(Exercise aim) Find the string "Enrolar" in the listing below and return each line it appears in.

(Material for the task)
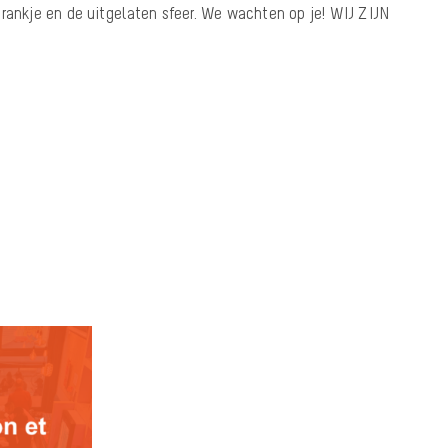
drankje en de uitgelaten sfeer. We wachten op je! WIJ ZIJN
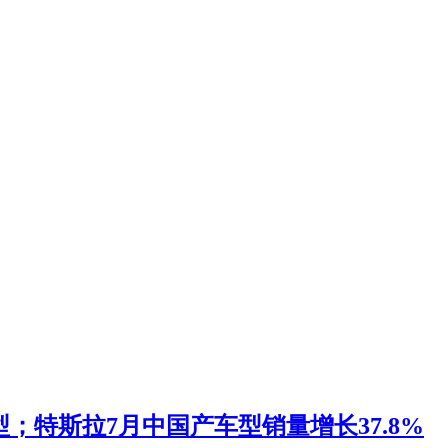
；特斯拉7月中国产车型销量增长37.8%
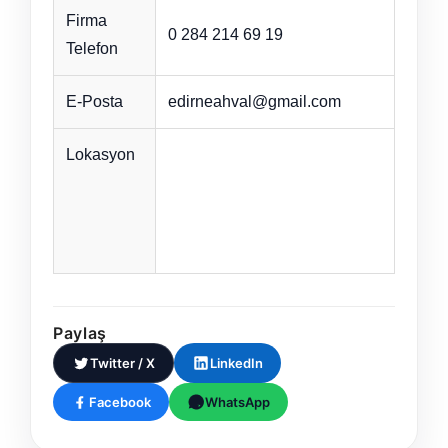
Firma
0 284 214 69 19
Telefon
E-Posta
edirneahval@gmail.com
Lokasyon
Paylaş
Twitter / X
LinkedIn
Facebook
WhatsApp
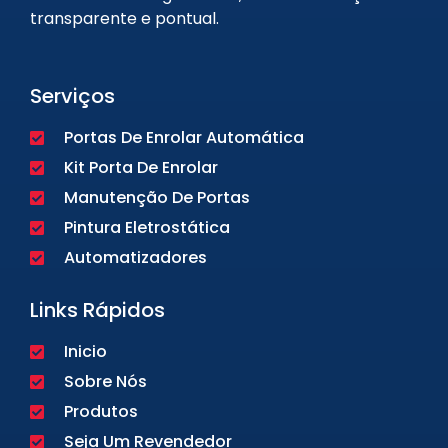
transparente e pontual.
Serviços
Portas De Enrolar Automática
Kit Porta De Enrolar
Manutenção De Portas
Pintura Eletrostática
Automatizadores
Links Rápidos
Inicio
Sobre Nós
Produtos
Seja Um Revendedor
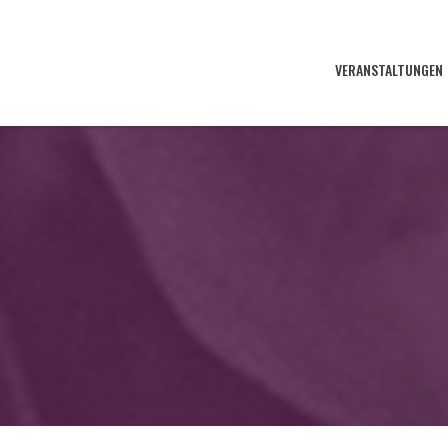
VERANSTALTUNGEN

(Answer space)
Portas De Enrolar Automática
Kit Porta De Enrolar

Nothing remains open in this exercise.